May revealed the news in a post on Instagram, saying, "I told you I had a ripped muscle and that was the way I was diagnosed... but anyway, it turned out to be not really the case."
After the initial diagnosis, with May in enormous pain, he underwent an MRI scan that revealed a compressed sciatic nerve - the result, he says, of, "50 years of running around with a guitar strap over my left shoulder holding a heavy guitar."
"But the rest of the story is a little more bizarre," continues May. "I was shocked, I thought I was a healthy guy.
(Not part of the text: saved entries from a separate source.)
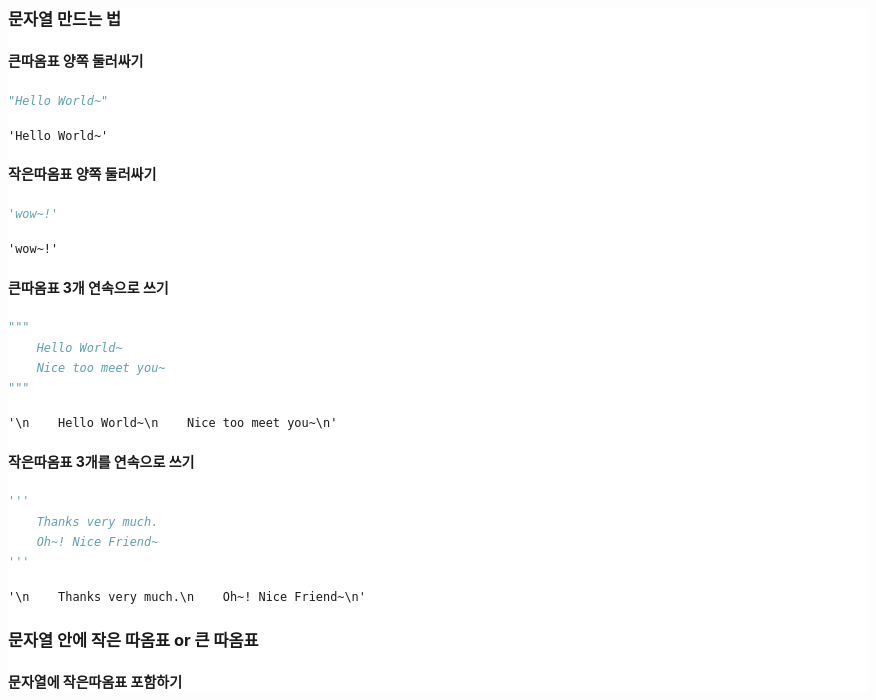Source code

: ### 문자열 만드는 법

#### 큰따옴표 양쪽 둘러싸기


```python
"Hello World~"
```




    'Hello World~'



#### 작은따옴표 양쪽 둘러싸기


```python
'wow~!'
```




    'wow~!'



#### 큰따옴표 3개 연속으로 쓰기


```python
"""
    Hello World~
    Nice too meet you~
"""
```




    '\n    Hello World~\n    Nice too meet you~\n'



#### 작은따옴표 3개를 연속으로 쓰기


```python
'''
    Thanks very much.
    Oh~! Nice Friend~
'''
```




    '\n    Thanks very much.\n    Oh~! Nice Friend~\n'



### 문자열 안에 작은 따옴표 or 큰 따옴표

#### 문자열에 작은따옴표 포함하기
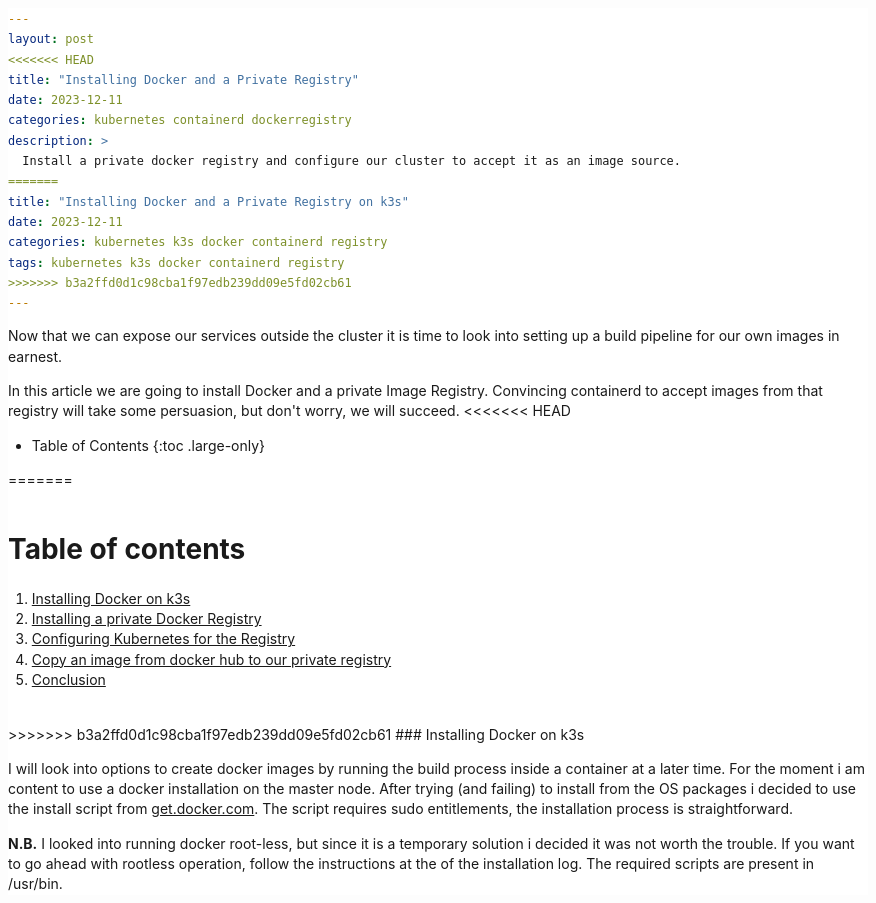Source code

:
 ```yaml
---
layout: post
<<<<<<< HEAD
title: "Installing Docker and a Private Registry"
date: 2023-12-11
categories: kubernetes containerd dockerregistry
description: >
  Install a private docker registry and configure our cluster to accept it as an image source.
=======
title: "Installing Docker and a Private Registry on k3s"
date: 2023-12-11
categories: kubernetes k3s docker containerd registry
tags: kubernetes k3s docker containerd registry
>>>>>>> b3a2ffd0d1c98cba1f97edb239dd09e5fd02cb61
---
```

Now that we can expose our services outside the cluster it is time to look into setting up a build pipeline for 
our own images in earnest.

In this article we are going to install Docker and a private Image Registry. Convincing containerd to accept images
from that registry will take some persuasion, but don't worry, we will succeed.
<<<<<<< HEAD

- Table of Contents
{:toc .large-only}

=======
<br/>

# Table of contents
1. [Installing Docker on k3s](#docker)
2. [Installing a private Docker Registry](#registry)
3. [Configuring Kubernetes for the Registry](#configuration)
4. [Copy an image from docker hub to our private registry](#cacheimage)
5. [Conclusion](#conclusion)

<br/>
>>>>>>> b3a2ffd0d1c98cba1f97edb239dd09e5fd02cb61
### Installing Docker on k3s<a name="docker"></a>

I will look into options to create docker images by running the build process inside a container at a later time. For the moment i am content to use a docker installation on the master node.
After trying (and failing) to install from the OS packages i decided to use the install script from [get.docker.com](https://get.docker.com). The script requires sudo entitlements, the installation process is straightforward.

<b>N.B.</b> I looked into running docker root-less, but since it is a temporary solution i decided it was not worth the trouble. If you want to go ahead with rootless operation, follow the instructions at the of the installation log. The required scripts are present in /usr/bin.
Everyone says I've got a great blood pressure and I keep fit, I bike, good diet.
'I had - in the middle of the whole saga of the painful backside - a small heart attack. I say small, it's not something that did me any harm. It was about 40 minutes of pain in the chest and tightness. It's that feeling in the arms and sweating.
"And you kind of know, you've heard things and you think 'this is a heart attack'. To cut a long story short, my wonderful doctor drove me to the hospital himself and I had an angiogram.
It turned out that May had three congested arteries, which were in danger of slowing the supply of blood to his heart. He was then fitted with three stents (tiny tubes that ensure blocked passageways are kept open).
"I walked out with a heart that's very strong now," adds May. "So I think I'm in good shape for some time to come."
Brian May has been busier than most during lockdown, joining comedian Matt Lucas to perform the charity single Thank You Baked Potato, and hooked up with pop-rocker Kings Daughters on Instagram to officially launch their recent Get Up single.
He also joined his Queen bandmate Roger Taylor for a lockdown rendition of We Are The Champions with Adam Lambert. The track was later polished up to be released asa an official single.
Last week it was revealed that Queen and Howard Blake’s soundtrack to the 1980 sci-fi movie Flash Gordon would appear in a box set celebrating the film’s 40th anniversary.